═════ Textauszug

Vergabe von Wohnbauplätzen

Artikel vom 12.01.2023

Sehr geehrte Bürgerinnen und Bürger,

die Vergabe von vier Wohnbauplätzen in der Lönsstraße im Stadtteil Grötzingen beschäftigt mich nun seit Beginn meiner Amtszeit. In den letzten Monaten hat das Thema große Wellen geschlagen. Daher möchte ich Ihnen an dieser Stelle das Verfahren nochmals erläutern und zusammenfassen.

══════════
═════ Eingabedaten

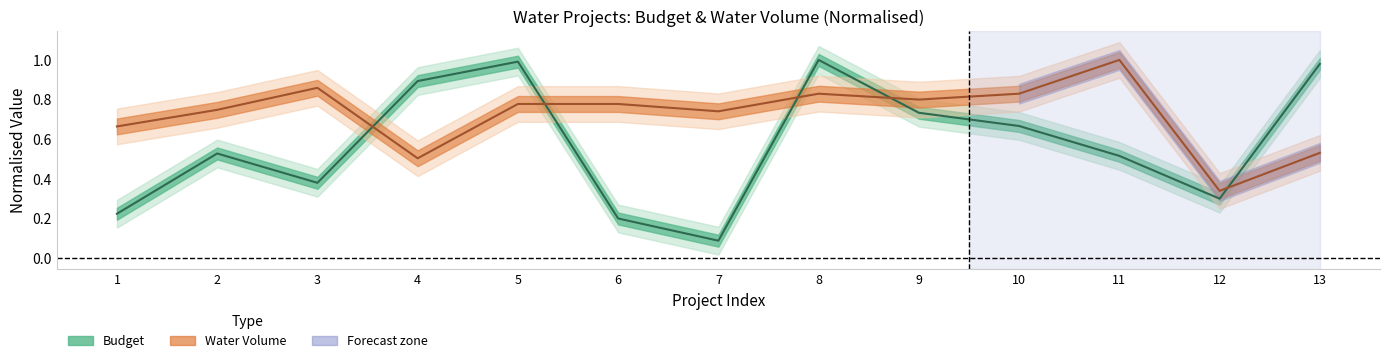

What is the average value of the Budget series?

0.6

══════════

* **Aufgabe**
Entnehmen Sie dem Textauszug wörtlich die Passage von „Vergabe von Wohnbauplätzen“ bis einschließlich „erläutern und zusammenfassen.“. Die Zeilen haben mit dem Textauszug nichts zu tun.

* **Lösung**
Vergabe von Wohnbauplätzen

Artikel vom 12.01.2023

Sehr geehrte Bürgerinnen und Bürger,

die Vergabe von vier Wohnbauplätzen in der Lönsstraße im Stadtteil Grötzingen beschäftigt mich nun seit Beginn meiner Amtszeit. In den letzten Monaten hat das Thema große Wellen geschlagen. Daher möchte ich Ihnen an dieser Stelle das Verfahren nochmals erläutern und zusammenfassen.